Vous pourriez transposer cette question dans la matière de l'architecture ?

C'est vrai qu'il y a la géométrie des formes architecturales dans l'espace et puis, il y a leur matière. On pourrait presque dire que la géométrie dans l'espace, elle ne construit pas du plein ; elle construit du vide, du dehors et du dedans. C'est une géométrie du vide essentiellement puisque c'est dans le vide que l'on est, que l'on habite. Après se pose la question de la matière, dont on est encore moins capable de parler en termes de langue parce qu'on est en termes de chaud et froid, de pictural, de peau, de grain, de jeu de la lumière sur ce grain, etc. 

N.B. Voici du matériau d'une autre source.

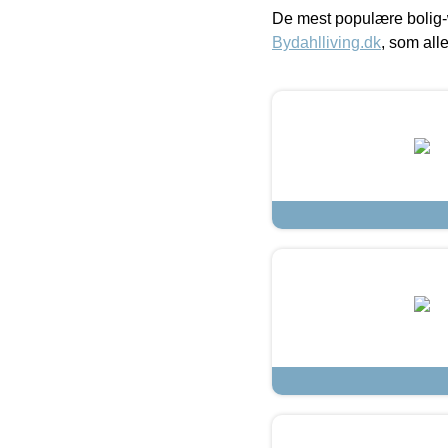
De mest populære bolig-
Bydahlliving.dk
, som alle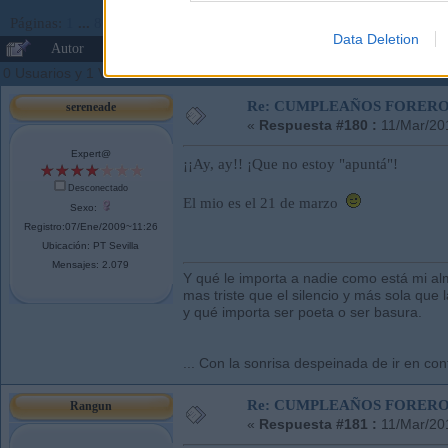
Páginas:
1
...
8
9
[
10
]
Ir Abajo
Data Deletion
Autor
Tema: CUMPLEAÑOS FOREROS.. (Leído 220
0 Usuarios y 1 Visitante están viendo este tema.
Re: CUMPLEAÑOS FOREROS
sereneade
«
Respuesta #180 :
11/Mar/20
Expert@
¡¡Ay, ay!! ¡Que no estoy "apuntá"!
Desconectado
El mio es el 21 de marzo
Sexo:
Registro:07/Ene/2009~11:26
Ubicación: PT Sevilla
Mensajes: 2.079
Y qué le importa a nadie como está mi al
mas triste que el silencio y más sola que l
y qué importa ser poeta o ser basura.
... Con la sonrisa despeinada de ir en cont
Re: CUMPLEAÑOS FOREROS
Rangun
«
Respuesta #181 :
11/Mar/20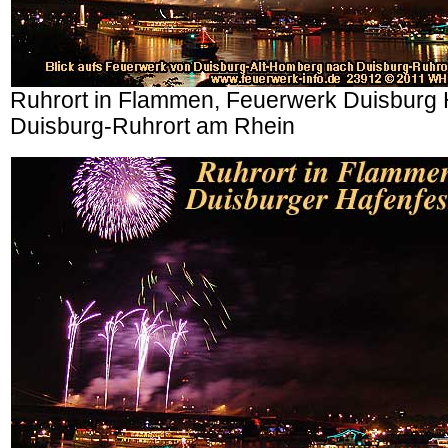
Ruhrort in Flammen, Feuerwerk Duisburg 
Duisburg-Ruhrort am Rhein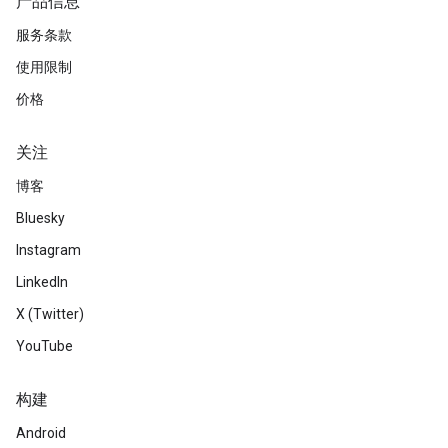
产品信息
服务条款
使用限制
价格
关注
博客
Bluesky
Instagram
LinkedIn
X (Twitter)
YouTube
构建
Android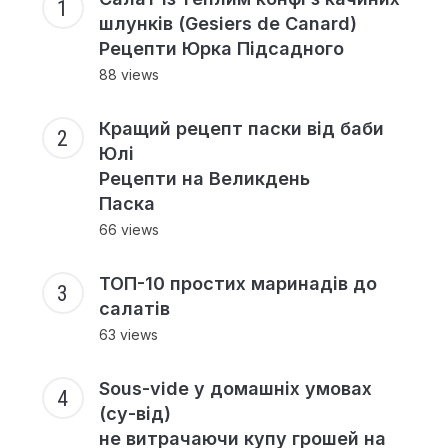
шлунків (Gesiers de Canard)
Рецепти Юрка Підсадного
88 views
Кращий рецепт паски від баби
Юлі
Рецепти на Великдень
Паска
66 views
ТОП-10 простих маринадів до
салатів
63 views
Sous-vide у домашніх умовах
(су-від)
не витрачаючи купу грошей на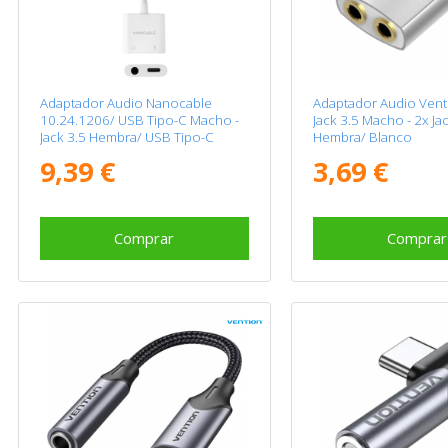
Adaptador Audio Nanocable
Adaptador Audio Ven
10.24.1206/ USB Tipo-C Macho -
Jack 3.5 Macho - 2x Ja
Jack 3.5 Hembra/ USB Tipo-C
Hembra/ Blanco
Hembra/ Blanco
9,39 €
3,69 €
Comprar
Comprar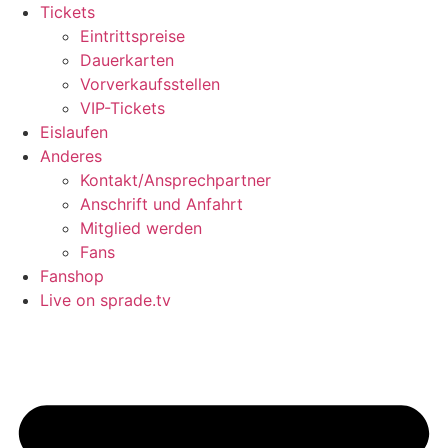
Tickets
Eintrittspreise
Dauerkarten
Vorverkaufsstellen
VIP-Tickets
Eislaufen
Anderes
Kontakt/Ansprechpartner
Anschrift und Anfahrt
Mitglied werden
Fans
Fanshop
Live on sprade.tv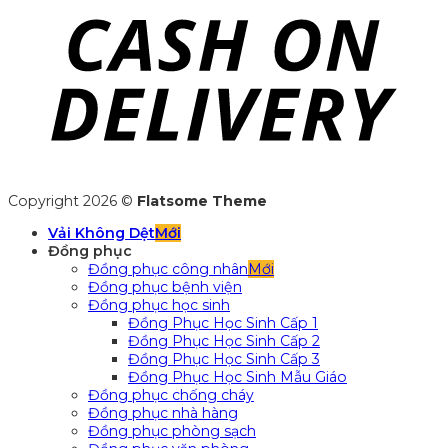
Copyright 2026 ©
Flatsome Theme
Vải Không Dệt
Đồng phục
Đồng phục công nhân
Đồng phục bệnh viện
Đồng phục học sinh
Đồng Phục Học Sinh Cấp 1
Đồng Phục Học Sinh Cấp 2
Đồng Phục Học Sinh Cấp 3
Đồng Phục Học Sinh Mẫu Giáo
Đồng phục chống cháy
Đồng phục nhà hàng
Đồng phục phòng sạch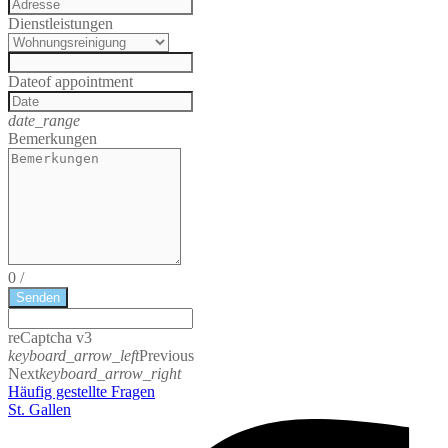
Dienstleistungen
Date
of appointment
date_range
Bemerkungen
0
/
Senden
reCaptcha v3
keyboard_arrow_left
Previous
Next
keyboard_arrow_right
Häufig gestellte Fragen
St. Gallen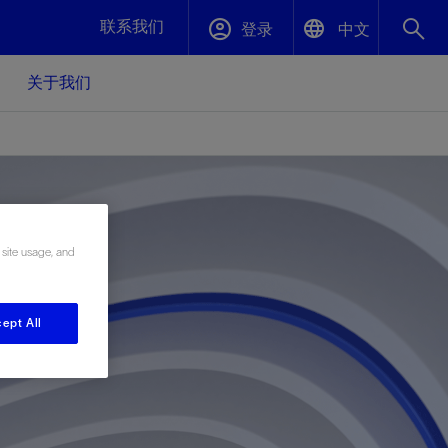
联系我们
登录
中文
关于我们
English
封堵与弃井
中文(中国)
、更快变
高效封堵弃井，确保井筒完整性
斯伦贝谢绩效保障
 site usage, and
油气田开
重新定义可实现的系统级优化目标
久、可持
数据中心基础设施解决方案
关注自然
重大活动
ept All
更多元、
源的未来
—为了气
模块化数据中心基础设施，预先在外地预制
我们确定了对我们的运营至关重要的三个关
近距离了解我们的各项活动
极的社会
并运送到现场即可安装——部署时间最多可
键领域：生物多样性、水资源和循环性
压缩40%
斯伦贝谢利用地热能源
挖掘地球的热能作为可信赖、可持续的资源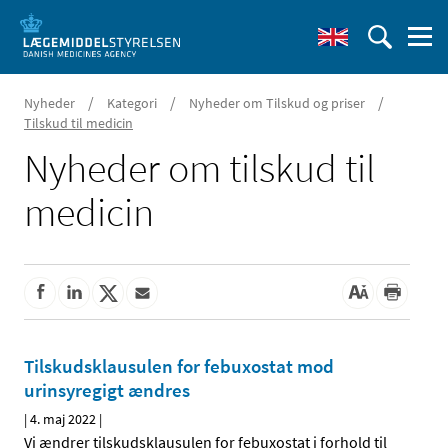
/
/
/
Nyheder
Kategori
Nyheder om Tilskud og priser
Tilskud til medicin
Nyheder om tilskud til
medicin
Tilskudsklausulen for febuxostat mod
urinsyregigt ændres
|
4. maj 2022
|
Vi ændrer tilskudsklausulen for febuxostat i forhold til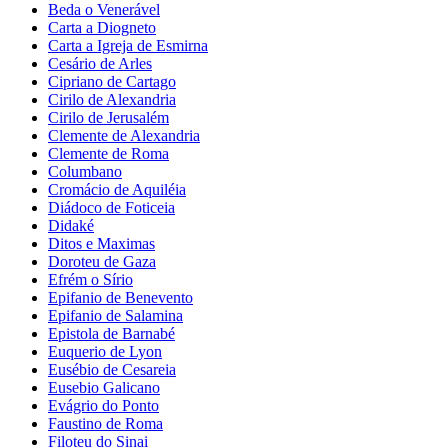
Beda o Venerável
Carta a Diogneto
Carta a Igreja de Esmirna
Cesário de Arles
Cipriano de Cartago
Cirilo de Alexandria
Cirilo de Jerusalém
Clemente de Alexandria
Clemente de Roma
Columbano
Cromácio de Aquiléia
Diádoco de Foticeia
Didaké
Ditos e Maximas
Doroteu de Gaza
Efrém o Sírio
Epifanio de Benevento
Epifanio de Salamina
Epistola de Barnabé
Euquerio de Lyon
Eusébio de Cesareia
Eusebio Galicano
Evágrio do Ponto
Faustino de Roma
Filoteu do Sinai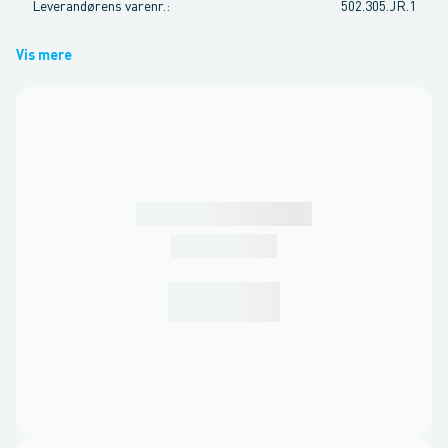
Leverandørens varenr.
:
502.305.JR.1
Vis mere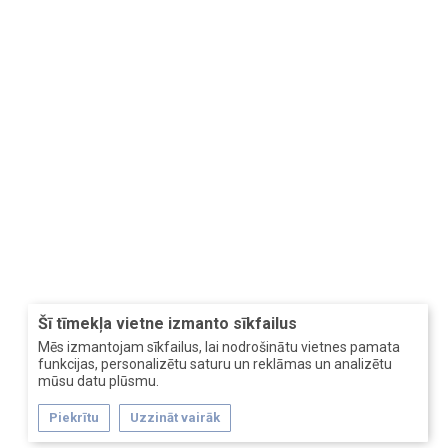
Šī tīmekļa vietne izmanto sīkfailus
Mēs izmantojam sīkfailus, lai nodrošinātu vietnes pamata
funkcijas, personalizētu saturu un reklāmas un analizētu
mūsu datu plūsmu.
Piekrītu
Uzzināt vairāk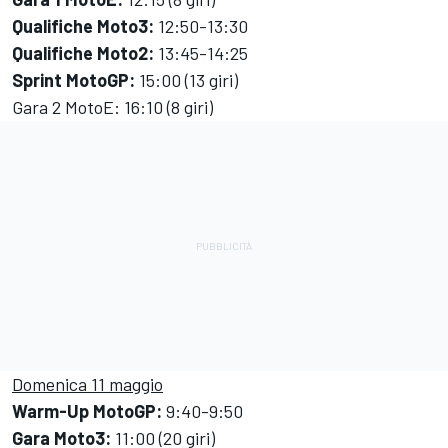
Qualifiche Moto3:
12:50-13:30
Qualifiche Moto2:
13:45-14:25
Sprint MotoGP:
15:00 (13 giri)
Gara 2 MotoE: 16:10 (8 giri)
Domenica 11 maggio
Warm-Up MotoGP:
9:40-9:50
Gara Moto3:
11:00 (20 giri)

C'est une chose assez terrible aujourd'hui. Passionnante mais difficile. Dans les époques antérieures, il y avait des matériaux types et maintenant, on a la capacité d'utiliser un tas de choses. C'est un des domaines les plus difficiles à maîtriser pour faire passer quelque chose en plus que l'on veut par rapport à la matière. Personnellement, j'aime bien changer, ne pas refaire la même chose et en même temps, on ne peut pas toujours innover. Mais dans chaque cas, je suis dans une matière qui fait partie de la ville dans laquelle je me trouve. 

Dans le cas de la Philharmonie, dans le contexte de la Place de l'Europe, c'est le jeu de la lumière-filtre qui est essentiel. Comme si on avait décomposé la matière puisqu'elle est diffractée en 827 fines colonnes. Je ne les ferais pas en noir parce que l'effet de diffraction de la lumière de l'extérieur vers l'intérieur serait perdu. Pour qu'elles diffusent, il faut qu'elles soient claires. À partir du moment où elles sont claires, c'est leur ombre et la profondeur qu'il y a entre elles qui est essentiel. Ce n'est pas une matière en soi, c'est une matière avec du vide et de la lumière. 

Christian de Portzamparc en quelques dates

naît à Casablanca en 1944

1971  château d'eau, Marne-la-Vallée

1979  ensemble d'habitation les Hautes-Formes, Paris XIIIe (avec Georgia Benamo)

1985 Café Beaubourg, Paris IVe

1988  conservatoire de musique Eric Satie, Paris VIIe

1988  école de danse de l'Opéra de Paris, Nanterre

1988  extension du musée Bourdel, Paris XVe

1991  ensemble de logements, Fukuoka (Japon)

1990-95  Cité de la musique, Paris XIXe

1995  tour du Crédit Lyonnais, Euralille

1997  lauréat du concours pour la Philharmonie, Luxembourg

 lauréat pour l'Ambassade de France, Berlin

1999  Cité judiciaire de Grasse, extension du Palais des 

 Congrès, Paris, XVIIe ; tour Louis Vuitton, New York

Christian de Portzamparc est lauréat du Pritzker Price en 1994.